Look after both women in labor and new mothers with their babies.

Quick Stats

Very Good

Salary Range
$44,000 – $95,000

Data from U.S. Department of Labor

What do Obstetrics Nurses do?

Piercing screams, hours of pain, nervous fathers, goo-covered babies… it’s all part of the miracle of life. Being an Obstetrics Nurse is certainly not for the squeamish, but it is one of the most rewarding careers in nursing.

As an Obstetrics Nurse, you are part of a team of Doctors and other healthcare professionals who bring babies into the world. As an Obstetrics Nurse you’ll explain the details of labor and delivery to the parents-to-be, and give them information they’ll need as new parents.

You might be one holding a woman’s hand during labor, coaching her through the breathing and pushing and pain. Once the baby emerges, you’ll help care for both mother and baby during postpartum.

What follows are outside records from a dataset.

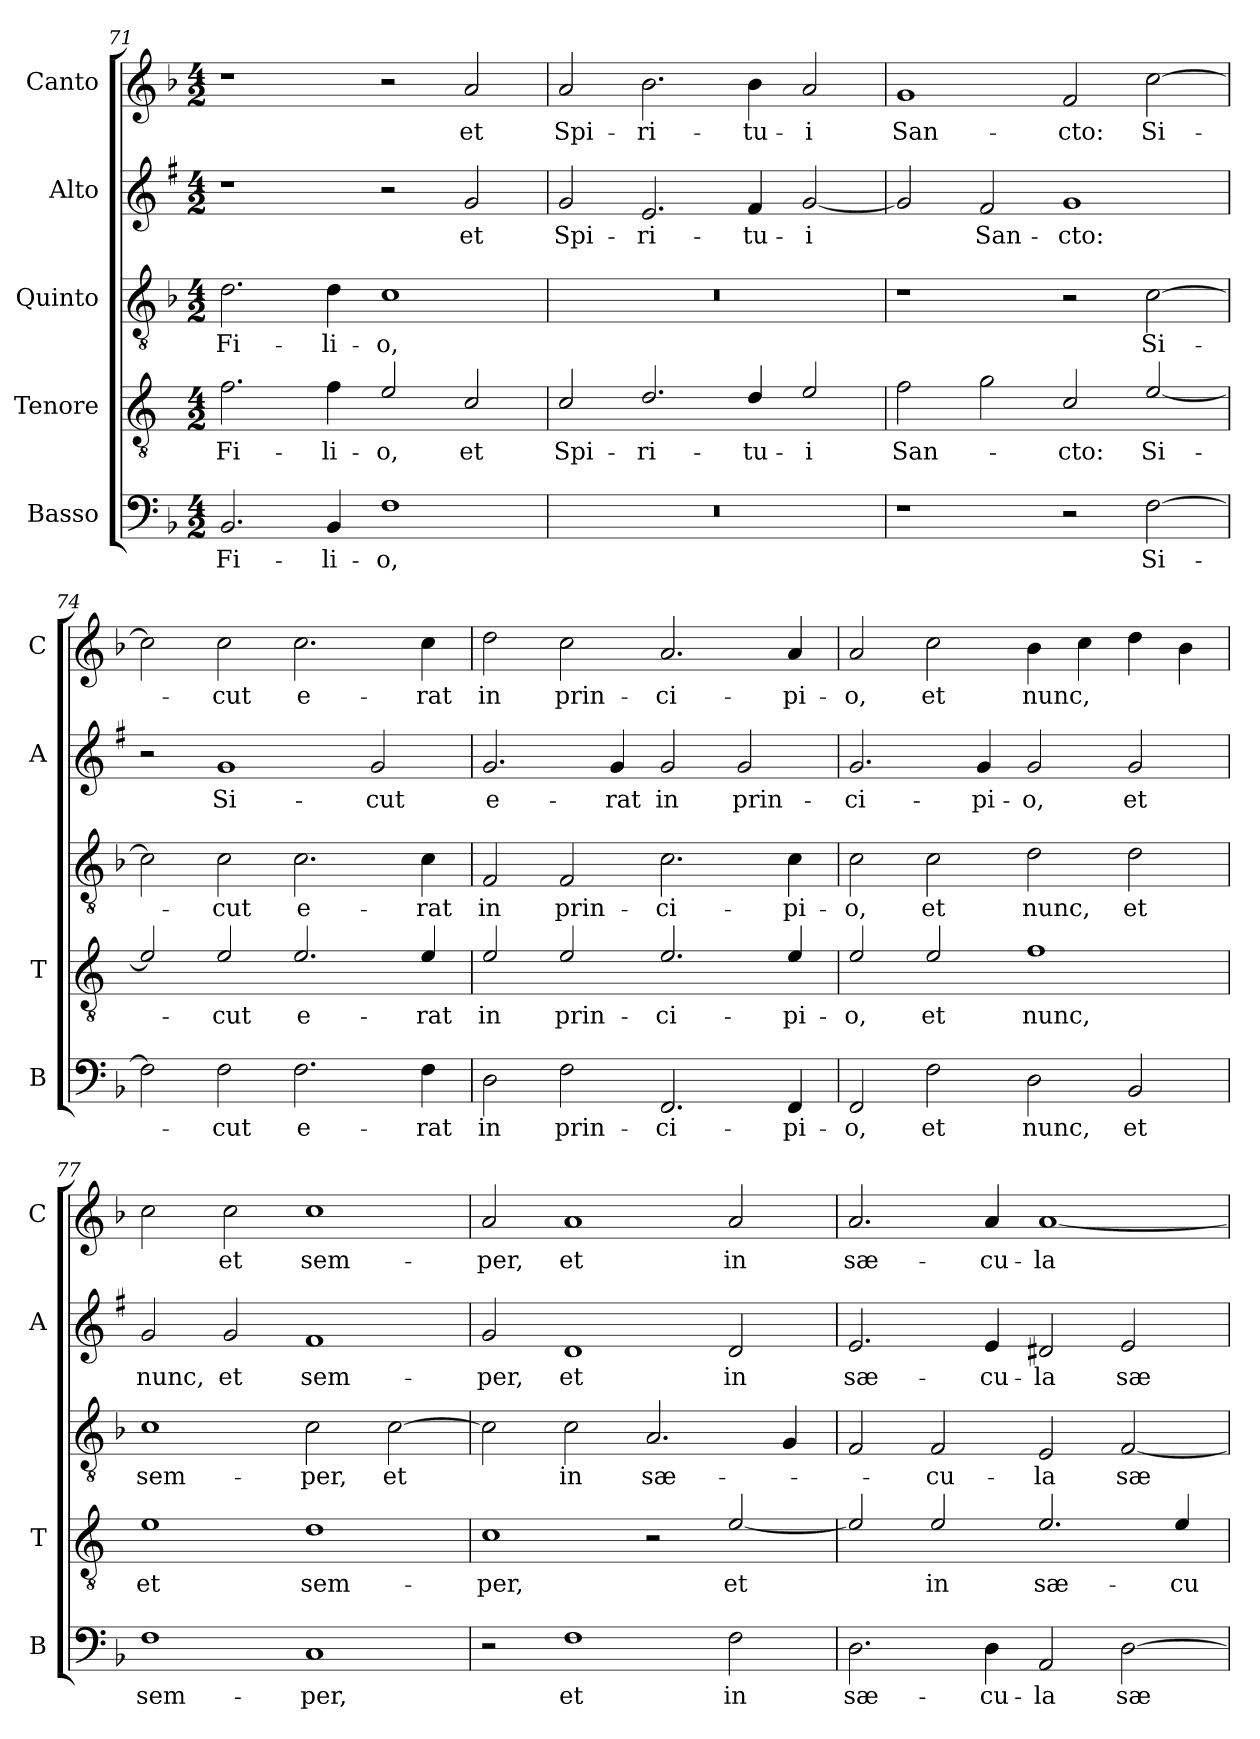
**kern	**text	**kern	**text	**kern	**text	**kern	**text	**kern	**text
*part5	*part5	*part4	*part4	*part3	*part3	*part2	*part2	*part1	*part1
*staff5	*staff5	*staff4	*staff4	*staff3	*staff3	*staff2	*staff2	*staff1	*staff1
*I"Basso	*	*I"Tenore	*	*I"Quinto	*	*I"Alto	*	*I"Canto	*
*I'B	*	*I'T	*	*	*	*I'A	*	*I'C	*
*clefF4	*	*clefGv2	*	*clefGv2	*	*clefG2	*	*clefG2	*
*	*	*ITrd4c7	*	*	*	*ITrd1c2	*	*	*
*k[b-]	*	*k[b-]	*	*k[b-]	*	*k[b-]	*	*k[b-]	*
*F:	*	*F:	*	*F:	*	*F:	*	*F:	*
*M4/2	*	*M4/2	*	*M4/2	*	*M4/2	*	*M4/2	*
=71	=71	=71	=71	=71	=71	=71	=71	=71	=71
!	!LO:LY:b	!	!LO:LY:b	!	!LO:LY:b	!	!	!	!
2.BB-/	Fi-	2.B-\	Fi-	2.d\	Fi-	1r	.	1r	.
!	!LO:LY:b	!	!LO:LY:b	!	!LO:LY:b	!	!	!	!
4BB-/	-li-	4B-\	-li-	4d\	-li-	.	.	.	.
!	!LO:LY:b	!	!LO:LY:b	!	!LO:LY:b	!	!	!	!
1F	-o,	2A/	-o,	1c	-o,	2r	.	2r	.
!	!	!	!LO:LY:b	!	!	!	!LO:LY:b	!	!LO:LY:b
.	.	2F/	et	.	.	2f/	et	2a/	et
=72	=72	=72	=72	=72	=72	=72	=72	=72	=72
!	!	!	!LO:LY:b	!	!	!	!LO:LY:b	!	!LO:LY:b
0r	.	2F/	Spi-	0r	.	2f/	Spi-	2a/	Spi-
!	!	!	!LO:LY:b	!	!	!	!LO:LY:b	!	!LO:LY:b
.	.	2.G/	-ri-	.	.	2.d/	-ri-	2.b-\	-ri-
!	!	!	!LO:LY:b	!	!	!	!LO:LY:b	!	!LO:LY:b
.	.	4G/	-tu-	.	.	4e/	-tu-	4b-\	-tu-
!	!	!	!LO:LY:b	!	!	!	!LO:LY:b	!	!LO:LY:b
.	.	2A/	-i	.	.	[2f/	-i	2a/	-i
=73	=73	=73	=73	=73	=73	=73	=73	=73	=73
!	!	!	!LO:LY:b	!	!	!	!	!	!LO:LY:b
1r	.	2B-\	San-	1r	.	2f/]	.	1g	San-
!	!	!	!	!	!	!	!LO:LY:b	!	!
.	.	2c\	.	.	.	2e/	San-	.	.
!	!	!	!LO:LY:b	!	!	!	!LO:LY:b	!	!LO:LY:b
2r	.	2F/	-cto:	2r	.	1f	-cto:	2f/	-cto:
!	!LO:LY:b	!	!LO:LY:b	!	!LO:LY:b	!	!	!	!LO:LY:b
[2F\	Si-	[2A/	Si-	[2c\	Si-	.	.	[2cc\	Si-
=74	=74	=74	=74	=74	=74	=74	=74	=74	=74
2F\]	.	2A/]	.	2c\]	.	2r	.	2cc\]	.
!	!LO:LY:b	!	!LO:LY:b	!	!LO:LY:b	!	!LO:LY:b	!	!LO:LY:b
2F\	-cut	2A/	-cut	2c\	-cut	1f	Si-	2cc\	-cut
!	!LO:LY:b	!	!LO:LY:b	!	!LO:LY:b	!	!	!	!LO:LY:b
2.F\	e-	2.A/	e-	2.c\	e-	.	.	2.cc\	e-
!	!	!	!	!	!	!	!LO:LY:b	!	!
.	.	.	.	.	.	2f/	-cut	.	.
!	!LO:LY:b	!	!LO:LY:b	!	!LO:LY:b	!	!	!	!LO:LY:b
4F\	-rat	4A/	-rat	4c\	-rat	.	.	4cc\	-rat
!!LO:PB:g=z
=75	=75	=75	=75	=75	=75	=75	=75	=75	=75
!	!LO:LY:b	!	!LO:LY:b	!	!LO:LY:b	!	!LO:LY:b	!	!LO:LY:b
2D\	in	2A/	in	2F/	in	2.f/	e-	2dd\	in
!	!LO:LY:b	!	!LO:LY:b	!	!LO:LY:b	!	!	!	!LO:LY:b
2F\	prin-	2A/	prin-	2F/	prin-	.	.	2cc\	prin-
!	!	!	!	!	!	!	!LO:LY:b	!	!
.	.	.	.	.	.	4f/	-rat	.	.
!	!LO:LY:b	!	!LO:LY:b	!	!LO:LY:b	!	!LO:LY:b	!	!LO:LY:b
2.FF/	-ci-	2.A/	-ci-	2.c\	-ci-	2f/	in	2.a/	-ci-
!	!	!	!	!	!	!	!LO:LY:b	!	!
.	.	.	.	.	.	2f/	prin-	.	.
!	!LO:LY:b	!	!LO:LY:b	!	!LO:LY:b	!	!	!	!LO:LY:b
4FF/	-pi-	4A/	-pi-	4c\	-pi-	.	.	4a/	-pi-
=76	=76	=76	=76	=76	=76	=76	=76	=76	=76
!	!LO:LY:b	!	!LO:LY:b	!	!LO:LY:b	!	!LO:LY:b	!	!LO:LY:b
2FF/	-o,	2A/	-o,	2c\	-o,	2.f/	-ci-	2a/	-o,
!	!LO:LY:b	!	!LO:LY:b	!	!LO:LY:b	!	!	!	!LO:LY:b
2F\	et	2A/	et	2c\	et	.	.	2cc\	et
!	!	!	!	!	!	!	!LO:LY:b	!	!
.	.	.	.	.	.	4f/	-pi-	.	.
!	!LO:LY:b	!	!LO:LY:b	!	!LO:LY:b	!	!LO:LY:b	!	!LO:LY:b
2D\	nunc,	1B-	nunc,	2d\	nunc,	2f/	-o,	4b-\	nunc,
.	.	.	.	.	.	.	.	4cc\	.
!	!LO:LY:b	!	!	!	!LO:LY:b	!	!LO:LY:b	!	!
2BB-/	et	.	.	2d\	et	2f/	et	4dd\	.
.	.	.	.	.	.	.	.	4b-\	.
=77	=77	=77	=77	=77	=77	=77	=77	=77	=77
!	!LO:LY:b	!	!LO:LY:b	!	!LO:LY:b	!	!LO:LY:b	!	!
1F	sem-	1A	et	1c	sem-	2f/	nunc,	2cc\	.
!	!	!	!	!	!	!	!LO:LY:b	!	!LO:LY:b
.	.	.	.	.	.	2f/	et	2cc\	et
!	!LO:LY:b	!	!LO:LY:b	!	!LO:LY:b	!	!LO:LY:b	!	!LO:LY:b
1C	-per,	1G	sem-	2c\	-per,	1e	sem-	1cc	sem-
!	!	!	!	!	!LO:LY:b	!	!	!	!
.	.	.	.	[2c\	et	.	.	.	.
=78	=78	=78	=78	=78	=78	=78	=78	=78	=78
!	!	!	!LO:LY:b	!	!	!	!LO:LY:b	!	!LO:LY:b
2r	.	1F	-per,	2c\]	.	2f/	-per,	2a/	-per,
!	!LO:LY:b	!	!	!	!LO:LY:b	!	!LO:LY:b	!	!LO:LY:b
1F	et	.	.	2c\	in	1c	et	1a	et
!	!	!	!	!	!LO:LY:b	!	!	!	!
.	.	2r	.	2.A/	sæ-	.	.	.	.
!	!LO:LY:b	!	!LO:LY:b	!	!	!	!LO:LY:b	!	!LO:LY:b
2F\	in	[2A/	et	.	.	2c/	in	2a/	in
.	.	.	.	4G/	.	.	.	.	.
!!LO:LB:g=z
=79	=79	=79	=79	=79	=79	=79	=79	=79	=79
!	!LO:LY:b	!	!	!	!	!	!LO:LY:b	!	!LO:LY:b
2.D\	sæ-	2A/]	.	2F/	.	2.d/	sæ-	2.a/	sæ-
!	!	!	!LO:LY:b	!	!LO:LY:b	!	!	!	!
.	.	2A/	in	2F/	-cu-	.	.	.	.
!	!LO:LY:b	!	!	!	!	!	!LO:LY:b	!	!LO:LY:b
4D\	-cu-	.	.	.	.	4d/	-cu-	4a/	-cu-
!	!LO:LY:b	!	!LO:LY:b	!	!LO:LY:b	!	!LO:LY:b	!	!LO:LY:b
2AA/	-la	2.A/	sæ-	2E/	-la	2c#X/	-la	[1a	-la
!	!LO:LY:b	!	!	!	!LO:LY:b	!	!LO:LY:b	!	!
[2D\	sæ-	.	.	[2F/	sæ-	2d/	sæ-	.	.
!	!	!	!LO:LY:b	!	!	!	!	!	!
.	.	4A/	-cu-	.	.	.	.	.	.
=	=	=	=	=	=	=	=	=	=
*-	*-	*-	*-	*-	*-	*-	*-	*-	*-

Depending on your area of focus, you could also be teaching prenatal classes, assisting Surgeons during cesarean deliveries, or taking care of newborns in the nursery. There’s a lot of variety in this work, since some patients have uncomplicated deliveries and don’t even want pain relievers; while others might need more time or special care for mother or baby. You always have to be alert and ready to change plans midway in case of emergencies and complications.

Giving birth is one of the most significant life events for both mother and baby, and having you there for emotional support and to give advice and information is a big part of it. Some patients will probably remember you for the rest of their lives.

Should I be an Obstetrics Nurse?

You should have an associate's degree or higher and share these traits:
  • Trustworthy: You are known for your personal integrity and honesty.
  • Detail Oriented: You pay close attention to all the little details.
  • Helpful: You always keep an eye out for what other people need.